TRY IT
Before anything else, copy every record below exactly as it stands.

DATA TO PROCESS
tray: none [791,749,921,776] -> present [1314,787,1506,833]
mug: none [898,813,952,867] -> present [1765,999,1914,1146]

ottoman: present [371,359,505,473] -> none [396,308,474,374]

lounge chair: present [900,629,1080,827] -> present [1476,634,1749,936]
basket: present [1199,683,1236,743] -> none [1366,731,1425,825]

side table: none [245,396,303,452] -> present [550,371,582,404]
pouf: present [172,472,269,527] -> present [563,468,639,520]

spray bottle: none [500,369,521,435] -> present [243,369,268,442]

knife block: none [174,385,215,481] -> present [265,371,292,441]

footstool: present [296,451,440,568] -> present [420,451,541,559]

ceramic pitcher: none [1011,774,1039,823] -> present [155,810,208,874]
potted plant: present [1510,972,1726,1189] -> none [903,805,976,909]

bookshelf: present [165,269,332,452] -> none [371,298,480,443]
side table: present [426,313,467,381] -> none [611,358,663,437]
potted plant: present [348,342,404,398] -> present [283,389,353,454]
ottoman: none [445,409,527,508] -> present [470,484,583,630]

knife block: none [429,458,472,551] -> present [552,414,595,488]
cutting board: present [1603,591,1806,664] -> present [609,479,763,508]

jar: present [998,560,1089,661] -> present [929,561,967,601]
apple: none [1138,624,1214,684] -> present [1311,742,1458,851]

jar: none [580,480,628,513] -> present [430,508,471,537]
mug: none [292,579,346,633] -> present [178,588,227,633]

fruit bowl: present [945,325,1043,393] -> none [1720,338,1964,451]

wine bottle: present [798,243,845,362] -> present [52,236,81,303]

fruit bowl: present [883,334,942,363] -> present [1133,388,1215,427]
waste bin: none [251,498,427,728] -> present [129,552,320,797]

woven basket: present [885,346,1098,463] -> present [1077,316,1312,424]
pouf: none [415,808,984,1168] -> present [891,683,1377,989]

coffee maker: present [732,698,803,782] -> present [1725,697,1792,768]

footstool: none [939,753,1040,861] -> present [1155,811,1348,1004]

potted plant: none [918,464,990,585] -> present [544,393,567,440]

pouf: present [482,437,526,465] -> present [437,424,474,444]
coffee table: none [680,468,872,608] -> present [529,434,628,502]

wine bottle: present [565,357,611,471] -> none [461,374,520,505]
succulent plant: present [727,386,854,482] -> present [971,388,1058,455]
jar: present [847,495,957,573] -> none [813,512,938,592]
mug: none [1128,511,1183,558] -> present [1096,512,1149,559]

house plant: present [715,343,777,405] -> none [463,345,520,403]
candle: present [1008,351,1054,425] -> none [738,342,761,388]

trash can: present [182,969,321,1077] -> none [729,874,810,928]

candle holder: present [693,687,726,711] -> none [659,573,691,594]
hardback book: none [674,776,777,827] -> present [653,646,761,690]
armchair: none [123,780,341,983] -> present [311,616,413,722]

EXERCISE SOLUTION
tray: none [791,749,921,776] -> present [1314,787,1506,833]
mug: none [898,813,952,867] -> present [1765,999,1914,1146]

ottoman: present [371,359,505,473] -> none [396,308,474,374]

lounge chair: present [900,629,1080,827] -> present [1476,634,1749,936]
basket: present [1199,683,1236,743] -> none [1366,731,1425,825]

side table: none [245,396,303,452] -> present [550,371,582,404]
pouf: present [172,472,269,527] -> present [563,468,639,520]

spray bottle: none [500,369,521,435] -> present [243,369,268,442]

knife block: none [174,385,215,481] -> present [265,371,292,441]

footstool: present [296,451,440,568] -> present [420,451,541,559]

ceramic pitcher: none [1011,774,1039,823] -> present [155,810,208,874]
potted plant: present [1510,972,1726,1189] -> none [903,805,976,909]

bookshelf: present [165,269,332,452] -> none [371,298,480,443]
side table: present [426,313,467,381] -> none [611,358,663,437]
potted plant: present [348,342,404,398] -> present [283,389,353,454]
ottoman: none [445,409,527,508] -> present [470,484,583,630]

knife block: none [429,458,472,551] -> present [552,414,595,488]
cutting board: present [1603,591,1806,664] -> present [609,479,763,508]

jar: present [998,560,1089,661] -> present [929,561,967,601]
apple: none [1138,624,1214,684] -> present [1311,742,1458,851]

jar: none [580,480,628,513] -> present [430,508,471,537]
mug: none [292,579,346,633] -> present [178,588,227,633]

fruit bowl: present [945,325,1043,393] -> none [1720,338,1964,451]

wine bottle: present [798,243,845,362] -> present [52,236,81,303]

fruit bowl: present [883,334,942,363] -> present [1133,388,1215,427]
waste bin: none [251,498,427,728] -> present [129,552,320,797]

woven basket: present [885,346,1098,463] -> present [1077,316,1312,424]
pouf: none [415,808,984,1168] -> present [891,683,1377,989]

coffee maker: present [732,698,803,782] -> present [1725,697,1792,768]

footstool: none [939,753,1040,861] -> present [1155,811,1348,1004]

potted plant: none [918,464,990,585] -> present [544,393,567,440]

pouf: present [482,437,526,465] -> present [437,424,474,444]
coffee table: none [680,468,872,608] -> present [529,434,628,502]

wine bottle: present [565,357,611,471] -> none [461,374,520,505]
succulent plant: present [727,386,854,482] -> present [971,388,1058,455]
jar: present [847,495,957,573] -> none [813,512,938,592]
mug: none [1128,511,1183,558] -> present [1096,512,1149,559]

house plant: present [715,343,777,405] -> none [463,345,520,403]
candle: present [1008,351,1054,425] -> none [738,342,761,388]

trash can: present [182,969,321,1077] -> none [729,874,810,928]

candle holder: present [693,687,726,711] -> none [659,573,691,594]
hardback book: none [674,776,777,827] -> present [653,646,761,690]
armchair: none [123,780,341,983] -> present [311,616,413,722]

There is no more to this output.